The muscular proximal composition, including moisture, ash, crude lipid, and crude protein were analyzed as previously described [10]. In short, the moisture content was analyzed by drying samples to constant weight at 80 °C. The ash content was measured by incinerating the dried samples at 550 °C for 6 h. The crude lipid content was extracted with petroleum ether by Soxhlet extraction, and the crude protein content was determined using the Kjeldahl method.

2.3. Evaluation of Muscle Amino Acid Compositions

According to the description of the previous study [25], 50 mg muscle samples were hydrolyzed with 6 M hydrochloric acid at 110 °C for 22–24 h, then the amino acid composition were measured by using an Amino Acid Analysis System (Hitachi L-8900, Wako, Japan). The contents of the amino acid were expressed as grams per 100 g protein of the sample.

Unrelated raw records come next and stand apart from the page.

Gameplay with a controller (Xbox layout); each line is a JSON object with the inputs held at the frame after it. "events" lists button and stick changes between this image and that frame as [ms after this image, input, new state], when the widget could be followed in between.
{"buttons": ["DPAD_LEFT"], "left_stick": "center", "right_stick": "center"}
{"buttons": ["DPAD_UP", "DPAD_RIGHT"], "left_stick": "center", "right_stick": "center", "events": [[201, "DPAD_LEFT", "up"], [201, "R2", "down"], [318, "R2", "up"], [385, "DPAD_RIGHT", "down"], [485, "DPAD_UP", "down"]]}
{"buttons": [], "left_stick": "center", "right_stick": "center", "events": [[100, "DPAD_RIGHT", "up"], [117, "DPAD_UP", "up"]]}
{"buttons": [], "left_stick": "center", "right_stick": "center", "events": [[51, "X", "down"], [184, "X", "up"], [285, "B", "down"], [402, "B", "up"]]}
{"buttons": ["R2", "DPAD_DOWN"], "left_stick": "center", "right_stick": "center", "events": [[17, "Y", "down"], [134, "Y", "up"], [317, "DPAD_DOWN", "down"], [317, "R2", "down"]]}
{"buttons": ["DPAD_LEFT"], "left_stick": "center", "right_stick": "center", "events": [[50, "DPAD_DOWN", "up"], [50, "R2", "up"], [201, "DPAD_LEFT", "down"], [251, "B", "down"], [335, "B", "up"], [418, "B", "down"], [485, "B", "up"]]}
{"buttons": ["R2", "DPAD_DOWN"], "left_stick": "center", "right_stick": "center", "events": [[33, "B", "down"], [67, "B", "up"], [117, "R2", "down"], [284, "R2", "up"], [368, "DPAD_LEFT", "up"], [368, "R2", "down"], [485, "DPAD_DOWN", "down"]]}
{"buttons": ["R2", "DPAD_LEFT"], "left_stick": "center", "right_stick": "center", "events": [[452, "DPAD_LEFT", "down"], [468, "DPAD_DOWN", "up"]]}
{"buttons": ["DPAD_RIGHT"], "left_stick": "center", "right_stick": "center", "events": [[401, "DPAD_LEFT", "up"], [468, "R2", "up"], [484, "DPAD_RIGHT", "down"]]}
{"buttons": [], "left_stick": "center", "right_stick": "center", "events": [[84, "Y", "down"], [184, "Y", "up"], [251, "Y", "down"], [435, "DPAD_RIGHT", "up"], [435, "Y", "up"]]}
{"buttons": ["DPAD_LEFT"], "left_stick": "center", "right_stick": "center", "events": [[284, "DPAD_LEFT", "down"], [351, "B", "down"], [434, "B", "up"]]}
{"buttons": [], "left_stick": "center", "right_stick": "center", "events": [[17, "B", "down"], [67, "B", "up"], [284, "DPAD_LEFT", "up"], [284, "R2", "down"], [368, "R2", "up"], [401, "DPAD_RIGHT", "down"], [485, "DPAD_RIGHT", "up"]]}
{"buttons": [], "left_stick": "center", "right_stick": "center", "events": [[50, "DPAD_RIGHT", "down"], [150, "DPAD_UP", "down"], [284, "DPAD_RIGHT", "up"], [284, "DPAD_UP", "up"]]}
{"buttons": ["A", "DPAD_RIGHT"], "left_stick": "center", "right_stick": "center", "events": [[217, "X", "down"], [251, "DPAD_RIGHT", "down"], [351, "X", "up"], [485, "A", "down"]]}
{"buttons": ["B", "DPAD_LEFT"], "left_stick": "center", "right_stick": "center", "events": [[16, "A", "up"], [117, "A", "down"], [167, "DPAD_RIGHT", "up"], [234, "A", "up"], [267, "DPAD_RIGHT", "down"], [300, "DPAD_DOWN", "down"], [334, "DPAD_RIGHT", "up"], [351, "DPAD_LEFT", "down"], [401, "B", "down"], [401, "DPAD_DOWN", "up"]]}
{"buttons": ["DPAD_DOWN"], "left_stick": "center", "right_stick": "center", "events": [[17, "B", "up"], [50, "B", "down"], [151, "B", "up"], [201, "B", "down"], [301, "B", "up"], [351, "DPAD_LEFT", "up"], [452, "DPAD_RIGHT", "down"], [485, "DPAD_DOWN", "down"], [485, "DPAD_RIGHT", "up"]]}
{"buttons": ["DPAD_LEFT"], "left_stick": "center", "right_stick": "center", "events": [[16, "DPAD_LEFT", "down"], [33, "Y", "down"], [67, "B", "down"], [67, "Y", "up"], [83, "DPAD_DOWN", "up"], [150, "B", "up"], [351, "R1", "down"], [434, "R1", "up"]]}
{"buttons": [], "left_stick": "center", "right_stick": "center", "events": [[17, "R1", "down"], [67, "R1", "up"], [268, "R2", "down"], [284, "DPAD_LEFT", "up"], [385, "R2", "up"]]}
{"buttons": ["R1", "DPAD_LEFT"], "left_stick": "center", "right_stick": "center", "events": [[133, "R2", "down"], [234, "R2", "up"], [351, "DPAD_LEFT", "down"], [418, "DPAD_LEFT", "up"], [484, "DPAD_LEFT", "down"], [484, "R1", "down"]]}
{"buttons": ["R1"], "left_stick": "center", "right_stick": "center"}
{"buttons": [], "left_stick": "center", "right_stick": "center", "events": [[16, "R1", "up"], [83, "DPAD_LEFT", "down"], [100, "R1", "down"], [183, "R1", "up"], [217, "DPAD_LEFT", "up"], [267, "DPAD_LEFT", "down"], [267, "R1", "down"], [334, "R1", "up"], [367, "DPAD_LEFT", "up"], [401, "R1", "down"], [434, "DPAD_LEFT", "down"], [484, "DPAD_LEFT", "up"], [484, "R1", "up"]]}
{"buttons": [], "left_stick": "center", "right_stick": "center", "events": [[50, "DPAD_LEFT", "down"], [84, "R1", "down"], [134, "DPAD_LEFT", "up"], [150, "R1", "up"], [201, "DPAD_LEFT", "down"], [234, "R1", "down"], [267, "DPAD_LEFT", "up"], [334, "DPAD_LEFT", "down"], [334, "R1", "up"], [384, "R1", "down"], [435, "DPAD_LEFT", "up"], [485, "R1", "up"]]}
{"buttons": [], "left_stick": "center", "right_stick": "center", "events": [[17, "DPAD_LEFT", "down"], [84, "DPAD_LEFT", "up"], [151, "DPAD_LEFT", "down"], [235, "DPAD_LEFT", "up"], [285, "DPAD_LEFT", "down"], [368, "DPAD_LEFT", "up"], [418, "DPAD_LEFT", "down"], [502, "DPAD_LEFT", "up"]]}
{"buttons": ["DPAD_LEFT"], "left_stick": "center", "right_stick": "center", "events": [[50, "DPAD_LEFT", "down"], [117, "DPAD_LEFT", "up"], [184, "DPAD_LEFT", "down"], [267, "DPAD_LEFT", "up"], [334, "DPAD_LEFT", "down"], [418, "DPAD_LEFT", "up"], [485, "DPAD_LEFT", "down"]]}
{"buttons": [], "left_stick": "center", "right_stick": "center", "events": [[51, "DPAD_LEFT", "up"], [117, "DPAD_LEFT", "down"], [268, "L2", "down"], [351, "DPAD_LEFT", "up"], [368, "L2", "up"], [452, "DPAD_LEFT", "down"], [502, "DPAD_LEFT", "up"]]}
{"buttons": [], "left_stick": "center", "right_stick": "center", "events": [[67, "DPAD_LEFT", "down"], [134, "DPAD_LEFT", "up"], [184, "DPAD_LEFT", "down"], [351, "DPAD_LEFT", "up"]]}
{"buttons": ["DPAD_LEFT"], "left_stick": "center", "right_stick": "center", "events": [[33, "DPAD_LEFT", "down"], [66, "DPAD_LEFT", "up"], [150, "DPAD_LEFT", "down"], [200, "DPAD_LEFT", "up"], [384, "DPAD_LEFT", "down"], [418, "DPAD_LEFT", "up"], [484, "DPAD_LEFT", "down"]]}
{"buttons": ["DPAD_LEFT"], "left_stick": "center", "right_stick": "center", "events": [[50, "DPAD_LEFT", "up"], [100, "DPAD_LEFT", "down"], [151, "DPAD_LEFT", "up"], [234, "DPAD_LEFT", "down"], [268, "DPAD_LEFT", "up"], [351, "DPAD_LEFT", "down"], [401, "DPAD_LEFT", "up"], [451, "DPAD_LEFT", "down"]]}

2.4. Evaluation of Muscle Triglycerides and Phospholipids Contents

According to our previous study [10], the muscle lipid was extracted with chloroform/methanol (2:1; v/v). Separation of muscle TAG and PL was performed by the thin layer chromatography (TLC) method. Briefly, total lipids (~0.1 g) were detected on 200 mm × 200 mm Silica Gel TLC plates (Haiyang Chemical Group, Qingdao, China). Firstly, PL was spread in a solvent system with 0.25% KCl/methanol/isopropyl acid chloroform/methyl acetate (9/10/25/25, v/v/v/v) for approximately 100 min. Subsequently, TAG was separated in another solvent system with acetic acid/ether/isohexane (1.5/25/80, v/v/v) for 160 min. The PL and TAG bands were extracted using the chloroform and methanol method after iodine staining, respectively.

2.5. Analysis of Fatty Acid Distribution in TAG and PL

The fatty acid distribution of TAG and PL was determined by a slightly modified method of enzymatic hydrolysis [26]. Briefly, purified TAG was dissolved into 0.05% bile salts and 1 M tris-HCl solution (pH 7.6), then hydrolyzed with pancreatic lipase solution (10 mg pancreatic lipase in 0.1 mL 2.2% CaCl₂). The TAG hydrolysate was separated by an NH2 SPE cartridge (ANPEL Laboratory Technologies Inc., Shanghai, China), then washed with ethyl acetate/hexane (15/85, v/v, 8 mL), and sn-2-MG was eluted with methanol/methylene chloride (1/2, v/v, 6 mL), to determine the fatty acid composition.

Purified PL were hydrolyzed by 50 μg/mL phospholipase A2 solution (in 1 M, pH 8.0 tris-HCl buffer), then the hydrolysate was separated by an NH2 SPE cartridge, and the Lyso-PLs and FFAs were eluted by 5 mL methanol and 5 mL ether/acetic acid (98/2, v/v), respectively, and to analyze the fatty acid composition by concentrating with N2.

2.6. Analysis of Fatty Acid Compositions

As in the previous study [10], the fatty acid composition of purified TAG, PL, sn-2 MAG, FFAs and Lyso-PLs were determined. In brief, the fatty acid methyl esters (FAME) of the above lipid aliquots were produced using boron trifluoride, the fatty acid composition was determined using gas chromatography (Shimadzu emit Co., Ltd., Tokyo, Japan) by comparing FAME with commercial standards (Sigma, St. Louis, MO, USA). Fatty acid composition at sn-1/3-positions were calculated from their contents in the TAG and sn-2-MAG by: sn-1/3-positions % = (TAG % ×3 − sn-2-MAG %)/2.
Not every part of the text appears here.